# Davis-Made bicycles “Private Brands” catalog



## Goldenindian (Nov 30, 2017)

I won the auction for the Davis-Made Bicycles catalog! I wanted to share it with the cabe. There is just NOT enough of this stuff out there. I believe it is from 1918...but there is no date on any of the pages.

  30tooth chainring, the one fork I have never seen before, sadly the double bar is not pictured, but is offered in the print on the last page....still some very cool information. 

 This thread will be attached to the “show your Davis built bicycle” thread. 
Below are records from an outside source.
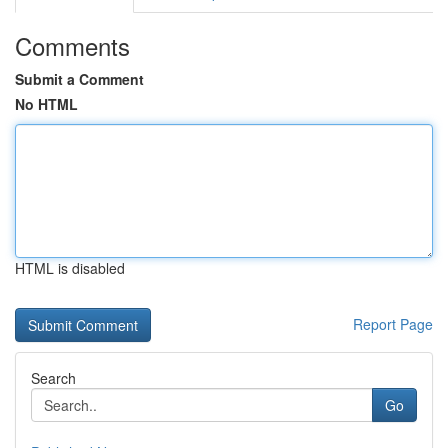
Comments
Submit a Comment
No HTML
HTML is disabled
Report Page
Search
Go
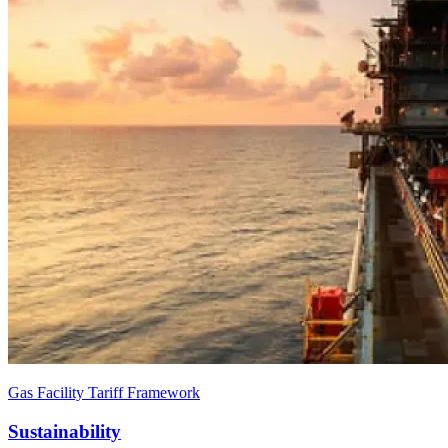
Gas Facility Tariff Framework
Sustainability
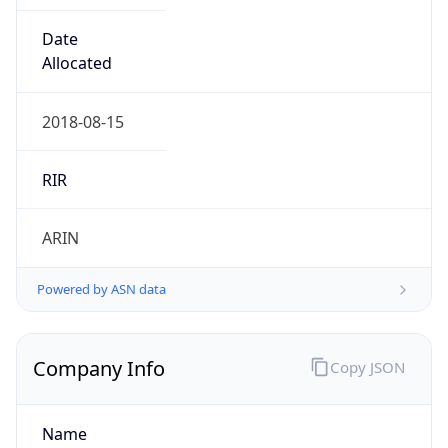
Exchange
Rate
JPY
Security Info
Copy JSON
Threat Score
10
Is Tor
false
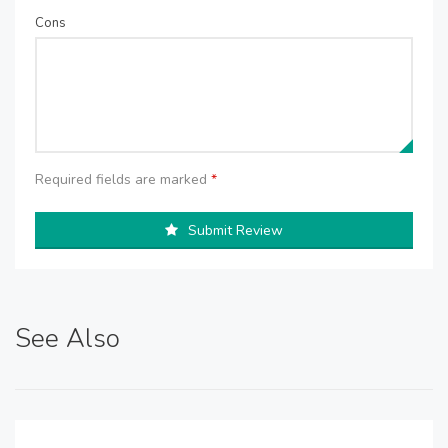
Cons
Required fields are marked
*
Submit Review
See Also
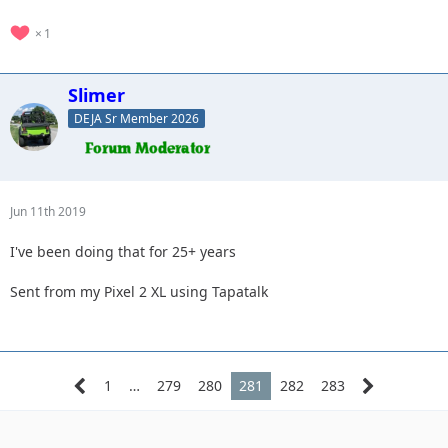
1
Slimer
DEJA Sr Member 2026
Jun 11th 2019
I've been doing that for 25+ years
Sent from my Pixel 2 XL using Tapatalk
1
…
279
280
281
282
283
Hope you all enjoy, glad to share.


----------



## Goldenindian (Nov 30, 2017)




----------



## cyclingday (Nov 30, 2017)

Thanks for posting this.
I under bid it, and was very disappointed that I didn't win it, so it's a nice consolation to be able to take a look at it.


----------



## Goldenindian (Nov 30, 2017)

No problem,
 I always share the old paper material I buy.


----------



## hoofhearted (Nov 30, 2017)

*Goldenindian ... you have been one of the more-fortunate members
of the CABE.  Your collection of fine-examples of the more-interesting
of the Davis-Built Bicycles is remarkable.
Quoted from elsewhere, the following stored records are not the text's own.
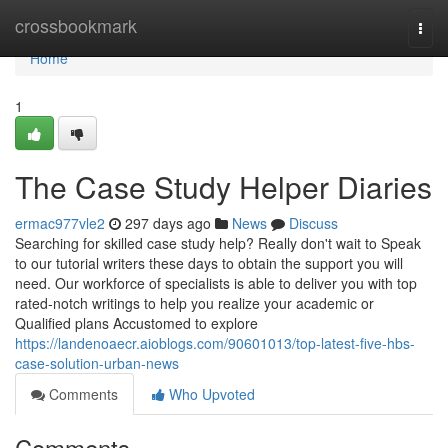
Home
crossbookmark
Togg
navi
Home
1
The Case Study Helper Diaries
ermac977vle2
297 days ago
News
Discuss
Searching for skilled case study help? Really don't wait to Speak
to our tutorial writers these days to obtain the support you will
need. Our workforce of specialists is able to deliver you with top
rated-notch writings to help you realize your academic or
Qualified plans Accustomed to explore
https://landenoaecr.aioblogs.com/90601013/top-latest-five-hbs-
case-solution-urban-news
Comments
Who Upvoted
Comments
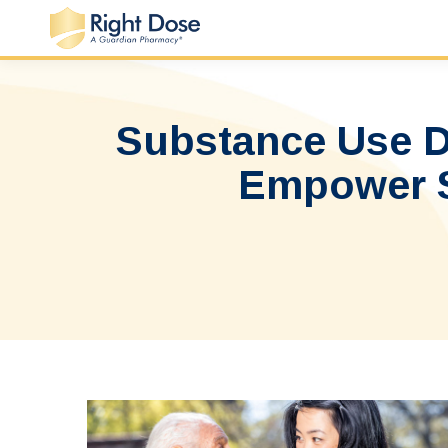
Substance Use Di
Empower St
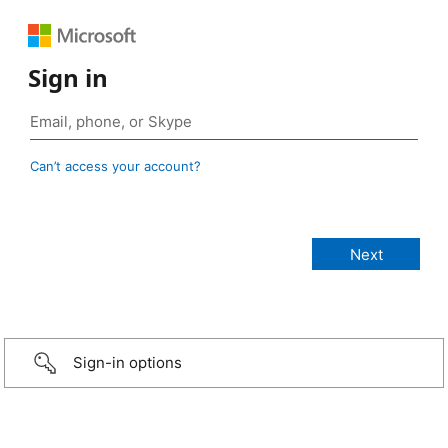
Sign in
Can’t access your account?
Sign-in options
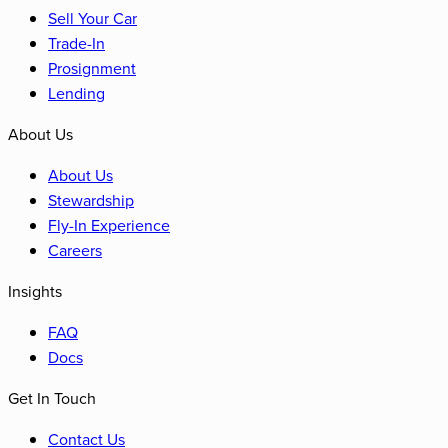
Sell Your Car
Trade-In
Prosignment
Lending
About Us
About Us
Stewardship
Fly-In Experience
Careers
Insights
FAQ
Docs
Get In Touch
Contact Us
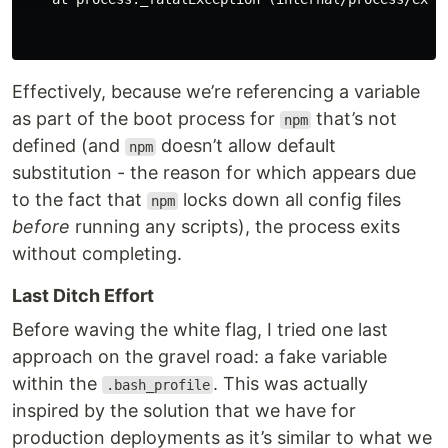
Effectively, because we’re referencing a variable
as part of the boot process for
that’s not
npm
defined (and
doesn’t allow default
npm
substitution - the reason for which appears due
to the fact that
locks down all config files
npm
before
running any scripts), the process exits
without completing.
Last Ditch Effort
Before waving the white flag, I tried one last
approach on the gravel road: a fake variable
within the
. This was actually
.bash_profile
inspired by the solution that we have for
production deployments as it’s similar to what we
But, even more notable than your habit of locating ''the good stuff'' ...
like this Catalog ... is your desire to share it with the membership.

Good Form.

You are appreciated !!

...... patric





 *


----------



## Goldenindian (Nov 30, 2017)

Hoofhearted you’re the best! Thanks for the kind words. Love the cabe.


----------



## catfish (Nov 30, 2017)

Thank you for sharing this.


----------



## 47jchiggins (Dec 1, 2017)

What a great catalog, full of great information, provided by a great CABE member, thank you for sharing, we are great-full !
Todd


----------



## Phattiremike (Dec 1, 2017)

Great score, thanks for sharing!

Mike


----------



## mike j (Dec 1, 2017)

I agree w/ all of the above, and great photo quality also. Thanks


----------



## Hobo Bill (Dec 1, 2017)

what a toot ...early morning reading...EYE thank you.........


----------



## shoe3 (Dec 1, 2017)

Goldenindian said:


> I won the auction for the Davis-Made Bicycles catalog! I wanted to share it with the cabe. There is just NOT enough of this stuff out there. I believe it is from 1918...but there is no date on any of the pages.
> 
> 30tooth chainring, the one fork I have never seen before, sadly the double bar is not pictured, but is offered in the print on the last page....still some very cool information.
> 
> ...



Thank You so much for this info, it is insane. Kind regards, this opens a door that has been shut on Davis History.


----------



## filmonger (Dec 1, 2017)

wooow!


----------



## shoe3 (Dec 3, 2017)

The Chief was a Davis with big chain ring sprocket.


Goldenindian said:


> View attachment 717339


----------



## hoofhearted (Dec 3, 2017)

shoe3 said:


> ''*The Chief was a Davis with a big chainring sprocket.''*




*The Sears Chief bicycle with a 52-tooth chainring ... same diameter as 
contemporaries of the day having 26 teeth, but one-inch apart.

..... patric




 *


----------



## shoe3 (Dec 3, 2017)

hoofhearted said:


> *The Sears Chief bicycle with a 52-tooth chainring ... same diameter as
> contemporaries of the day having 26 teeth, but one-inch apart.
> 
> ..... patric
> ...



Ok it looks big with 52 teeth 1/2" and it feels big if riding anything smaller than 17 rear cog.....ugh puff puff


----------



## Dan the bike man (Dec 4, 2017)

I was an under bidder too. Cool catalog. Thanks for sharing


----------



## fat tire trader (Jul 4, 2018)

Thanks for sharing this catalog!
Does this mean that the bottom bracket shells are the same for the two piece crank as the one piece? Or, are the bottom bracket shells different? I need a crankset and seat post for my Pacific Heavy Service. I think its about the same year as the catalog.
Thanks,
Chris


----------



## charnleybob (Jul 4, 2018)

Thanks for sharing!!


----------



## Oldnut (Jul 4, 2018)

Here's 116 boys juvenile HD


----------



## hoofhearted (Mar 26, 2020)

*Oldnut's HD juvi .. above .. used to be my girl.

Special thanks to @Goldenindian for  initiating this thread by 
displaying individual pages of his original Davis Catalog … 
...BICYCLES for PRIVATE BRANDS .  

Am bumping this into view as it is full of useful Davis information …..

….. patric   
*


----------